## Task instructions
Reproduce the records that follow in full, excluding any picture they contain.

## Supplied material
____________________

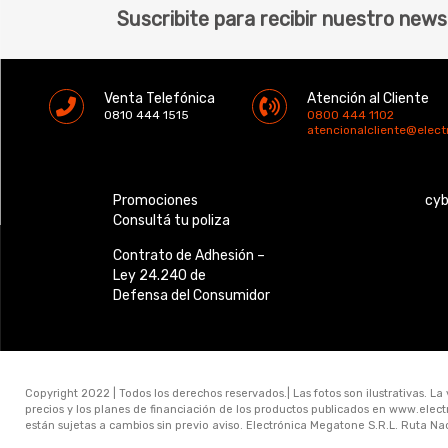
Suscribite para recibir nuestro news
Venta Telefónica
Atención al Cliente
0810 444 1515
0800 444 1102
atencionalcliente@elec
Promociones
cy
Consultá tu poliza
Contrato de Adhesión –
Ley 24.240 de
Defensa del Consumidor
Copyright 2022 | Todos los derechos reservados.| Las fotos son ilustrativas. La
precios y los planes de financiación de los productos publicados en www.ele
están sujetas a cambios sin previo aviso. Electrónica Megatone S.R.L. Ruta N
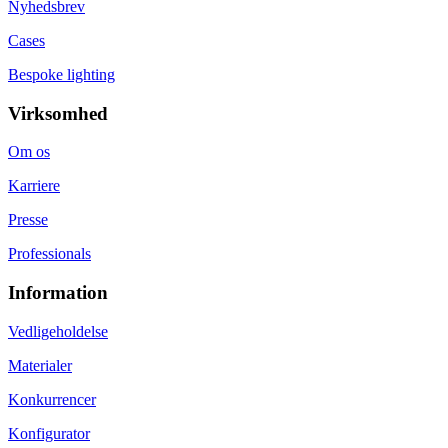
Nyhedsbrev
Cases
Bespoke lighting
Virksomhed
Om os
Karriere
Presse
Professionals
Information
Vedligeholdelse
Materialer
Konkurrencer
Konfigurator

____________________

## Answer to this task
Suscribite para recibir nuestro news
Venta Telefónica
Atención al Cliente
0810 444 1515
0800 444 1102
atencionalcliente@elec
Promociones
cy
Consultá tu poliza
Contrato de Adhesión –
Ley 24.240 de
Defensa del Consumidor
Copyright 2022 | Todos los derechos reservados.| Las fotos son ilustrativas. La
precios y los planes de financiación de los productos publicados en www.ele
están sujetas a cambios sin previo aviso. Electrónica Megatone S.R.L. Ruta N
Nyhedsbrev
Cases
Bespoke lighting
Virksomhed
Om os
Karriere
Presse
Professionals
Information
Vedligeholdelse
Materialer
Konkurrencer
Konfigurator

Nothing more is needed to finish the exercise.